Opening with an extremely brutal but thankfully short intimate combat scene, followed closely by Lincoln (Daniel Day-Lewis) visiting Union soldiers in the field, the film gets off to an inauspicious beginning for those hoping to see something closer in spirit to the lean darkness of There Will Be Blood than the Hallmark emotion of Amistad. A saintly-lit Lincoln is visited by conspicuously balanced pairs of soldiers, one black and one white, whose pedantic patter includes quoting the Gettysburg address back to its author word for word. Yes, it’s as painful as it sounds and had me believing that my worst Spielbergian nightmares were being realized. But thankfully, first impressions are not always accurate.
Luckily, Spielberg moves rapidly to the heart of the film with its focus on Lincoln’s uphill battle to achieve passage of the 13th Amendment, and the difficulty of choosing between seeking peace first (clandestinely bargaining with Confederate leadership) or passage of the Amendment first (the passage of which would greatly reduce the administration’s bargaining power with their Confederate counterparts). Aided by Secretary of State William Seward (David Straithairn) and a team of secret operatives (James Spader, John Hawkes, Tim Blake Nelson) charged with influencing (buying) votes, Lincoln ingeniously works every angle in his pursuit of passage. As timely as ever in this era of partisan intransigence, it’s a joy to watch Lincoln work his “magic.” Of course, in reality, Lincoln was neither a magician nor a God, although the film and its modern vision of Lincoln at times strays dangerously close to hagiography.
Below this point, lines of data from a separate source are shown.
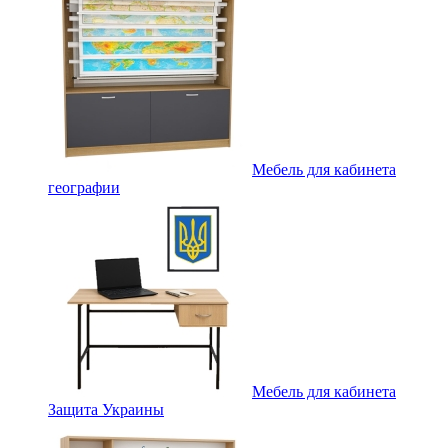
Мебель для кабинета
географии
Мебель для кабинета
Защита Украины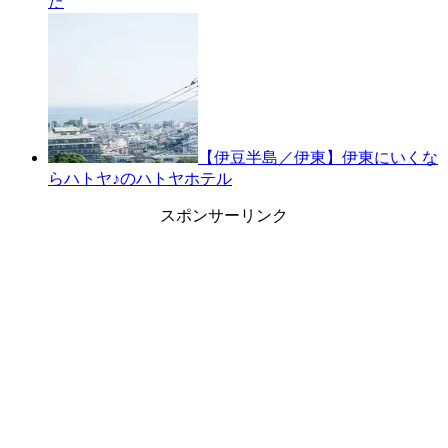
た
【伊豆半島／伊東】伊東にいくな
らハトヤ♪のハトヤホテル
スポンサーリンク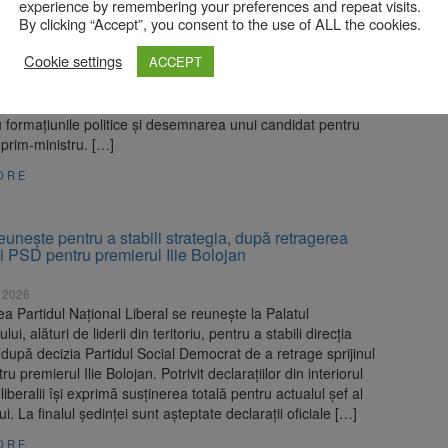
experience by remembering your preferences and repeat visits.
By clicking “Accept”, you consent to the use of ALL the cookies.
26
le Nicușor Dan ar urma să aibă astăzi noi consultări
Cookie settings
ACCEPT
u liderii partidelor care au făcut parte din fosta coaliție de
 în încercarea de a obține un acord de principiu pentru
unui nou Executiv. După această etapă, ar urma consultările
 formațiunile politice și desemnarea unui candidat pentru
 prim-ministru. […]
ORE
unește pentru a stabili strategia, după retragerea
ui PSD pentru premierul Ilie Bolojan
e 2026
 Partidul Național Liberal se reunește la Palatul
ui, alături de liderii din teritoriu, pentru a stabili direcția
, după decizia Partidul Social Democrat de a retrage sprijinul
tru premierul Ilie Bolojan. Potrivit declarațiilor din interiorul
 liberalii își exprimă susținerea totală pentru actualul șef al
i. La finalul ședinței sunt așteptate declarații oficiale […]
ORE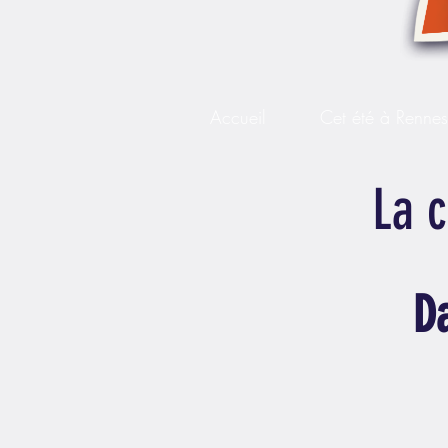
Accueil
Cet été à Renne
La 
D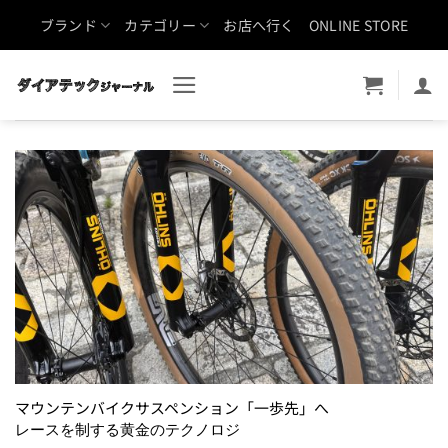
Skip
ブランド
カテゴリー
お店へ行く
ONLINE STORE
to
content
マウンテンバイクサスペンション「一歩先」へ
レースを制する黄金のテクノロジ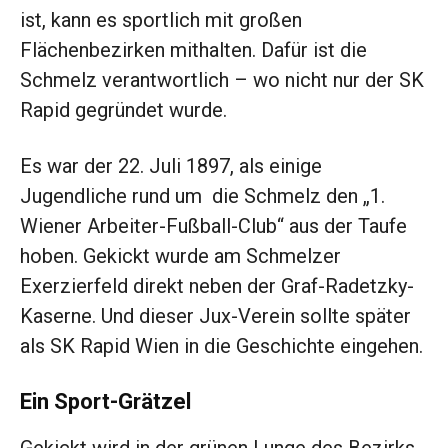
ist, kann es sportlich mit großen
Flächenbezirken mithalten. Dafür ist die
Schmelz verantwortlich – wo nicht nur der SK
Rapid gegründet wurde.
Es war der 22. Juli 1897, als einige
Jugendliche rund um die Schmelz den „1.
Wiener Arbeiter-Fußball-Club“ aus der Taufe
hoben. Gekickt wurde am Schmelzer
Exerzierfeld direkt neben der Graf-Radetzky-
Kaserne. Und dieser Jux-Verein sollte später
als SK Rapid Wien in die Geschichte eingehen.
Ein Sport-Grätzel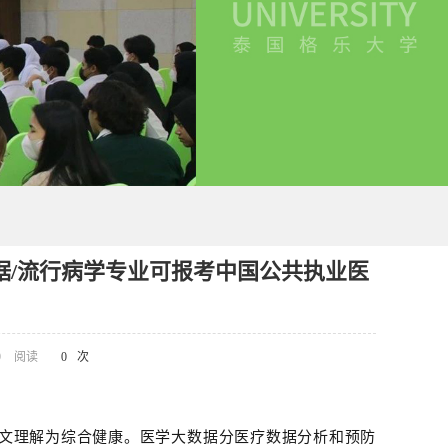
数据/流行病学专业可报考中国公共执业医
9
阅读
0
次
文理解为综合健康。医学大数据分医疗数据分析和预防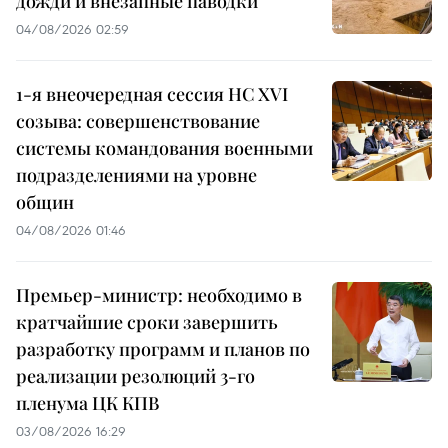
дожди и внезапные паводки
04/08/2026 02:59
1-я внеочередная сессия НС XVI
созыва: совершенствование
системы командования военными
подразделениями на уровне
общин
04/08/2026 01:46
Премьер-министр: необходимо в
кратчайшие сроки завершить
разработку программ и планов по
реализации резолюций 3-го
пленума ЦК КПВ
03/08/2026 16:29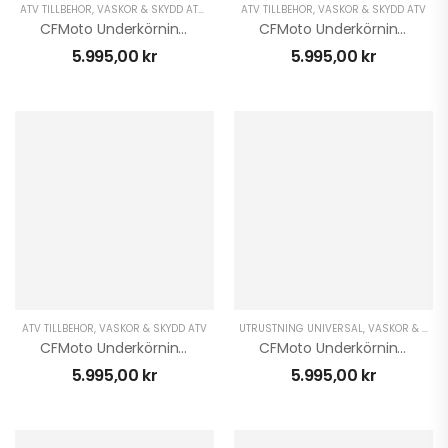
ATV TILLBEHÖR
,
VÄSKOR & SKYDD ATV
,
VINTER ATV
ATV TILLBEHÖR
,
VÄSKOR & SKYDD ATV
CFMoto Underkörningsskydd 850/1000 XC Serie Plast
CFMoto Underkörningsskydd CForce 450/520 L Plast
5.995,00
kr
5.995,00
kr
ATV TILLBEHÖR
,
VÄSKOR & SKYDD ATV
UTRUSTNING UNIVERSAL
,
VÄSKOR & SKYDD ATV
CFMoto Underkörningsskydd CForce 800/820 Plast
CFMoto Underkörningsskydd CForce 625 S Plast
5.995,00
kr
5.995,00
kr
What ultimately allows the film to rise above this is Day-Lewis’ eminently human portrayal of Lincoln. From images of him as a doting father to an emotionally exhausted husband, shuffling shawled and barefoot down the halls of the White House, this Lincoln is equal parts steel-willed genius and vulnerable tragedy. Ultimately, more than all the Congressional wheeling and dealing, it is Lincoln’s interaction with his family that most captures life in all its messy details. Mary Todd (Sally Field) is legendary for her emotional problems (mental illness), brought on or exacerbated by the early deaths of two of their four children (Willie’s during Lincoln’s presidency) and Field does a magnificent job of portraying her as a tortured yet sympathetic character. Their oldest son, Robert, is of an age that embarrassment for not serving in the Union military is setting in but for Mary Todd, his enlistment is not an option. Caught in the middle of all of this is Abraham, in the midst of trying to preside over his country’s most troubled days, for whom even behind closed doors there is no rest for the weary.